◆ ASSIGNED TASK:
Keep every line in which "click" occurs and drop the rest of the data.

** TASK INPUT follows **

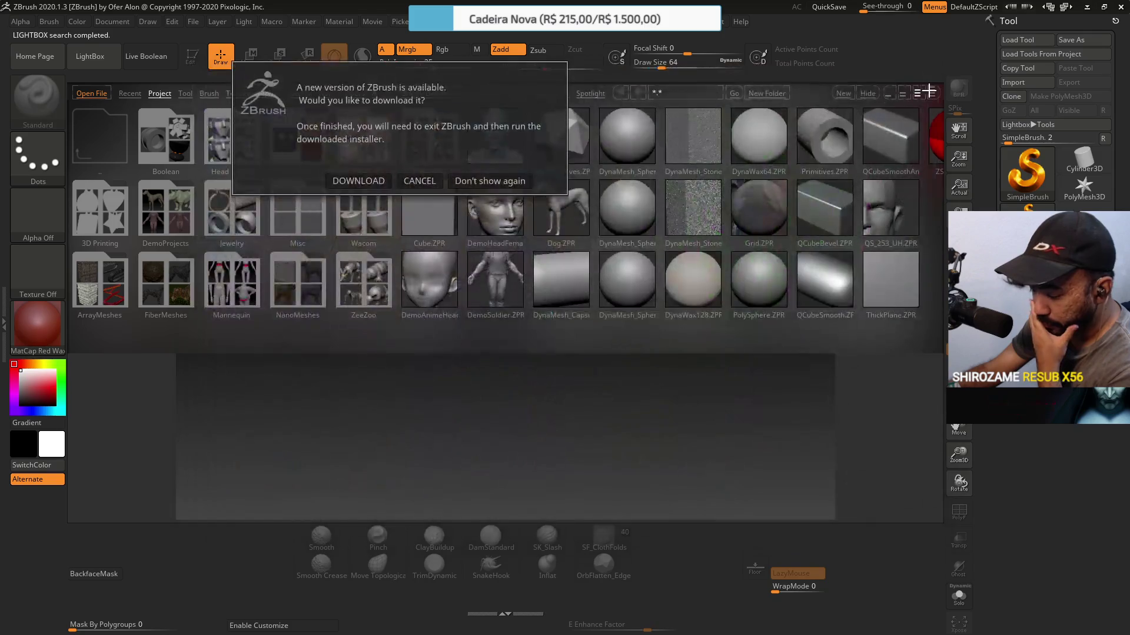
click(453, 181)
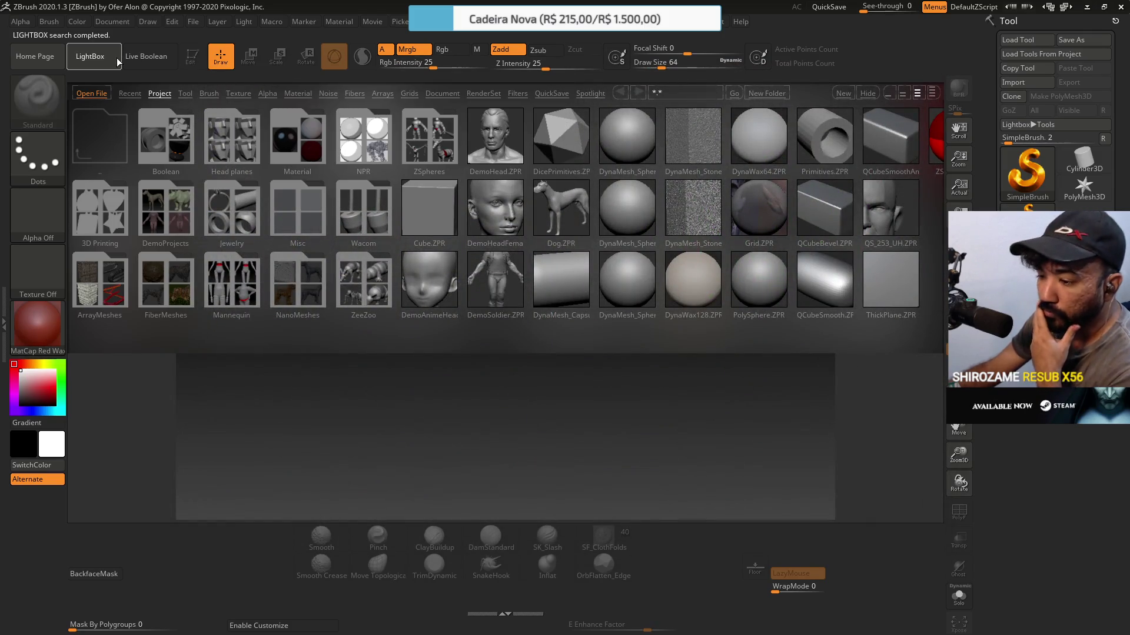
click(90, 56)
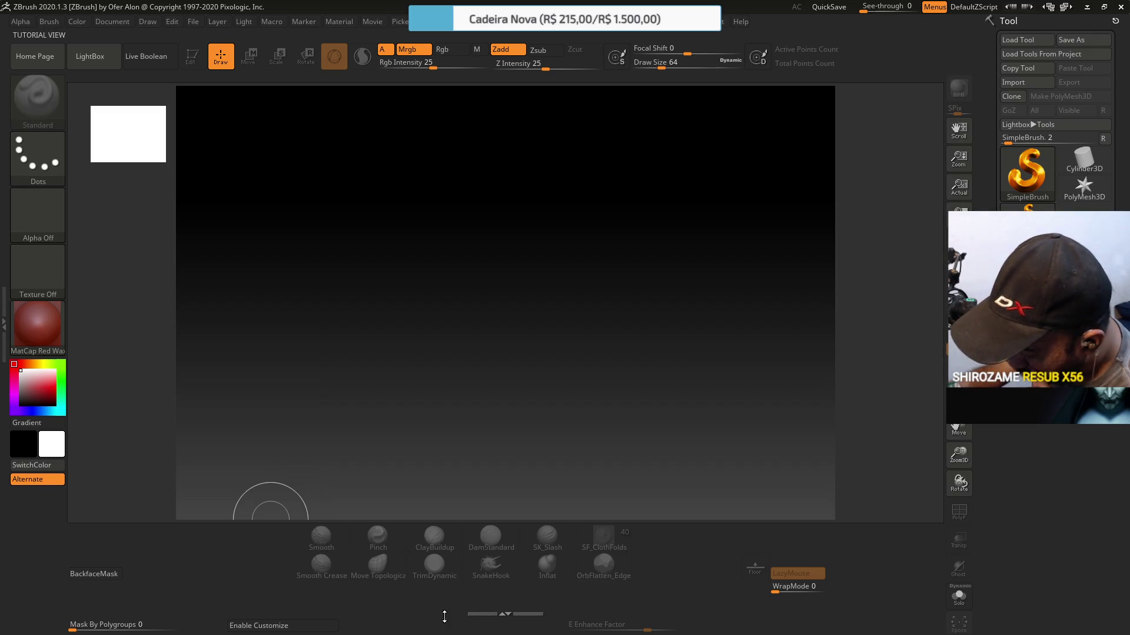
click(315, 631)
mouse_move(150, 626)
mouse_down()
mouse_move(170, 599)
mouse_move(112, 547)
mouse_up()
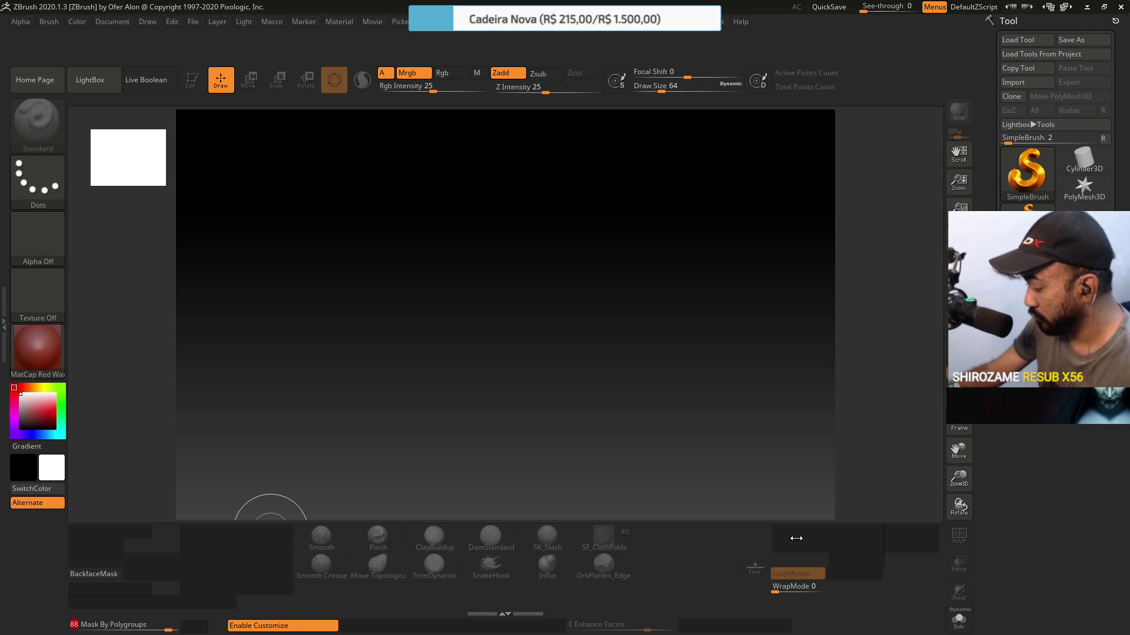
Toggle Enable Customize several times, leave it off, then minimize ZBrush and Alt-Tab back.
click(320, 628)
click(320, 627)
click(320, 627)
click(319, 627)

** End of TASK INPUT **

◆ RESULT OF THE TASK:
click(453, 181)
click(90, 56)
click(315, 631)
click(320, 628)
click(320, 627)
click(320, 627)
click(319, 627)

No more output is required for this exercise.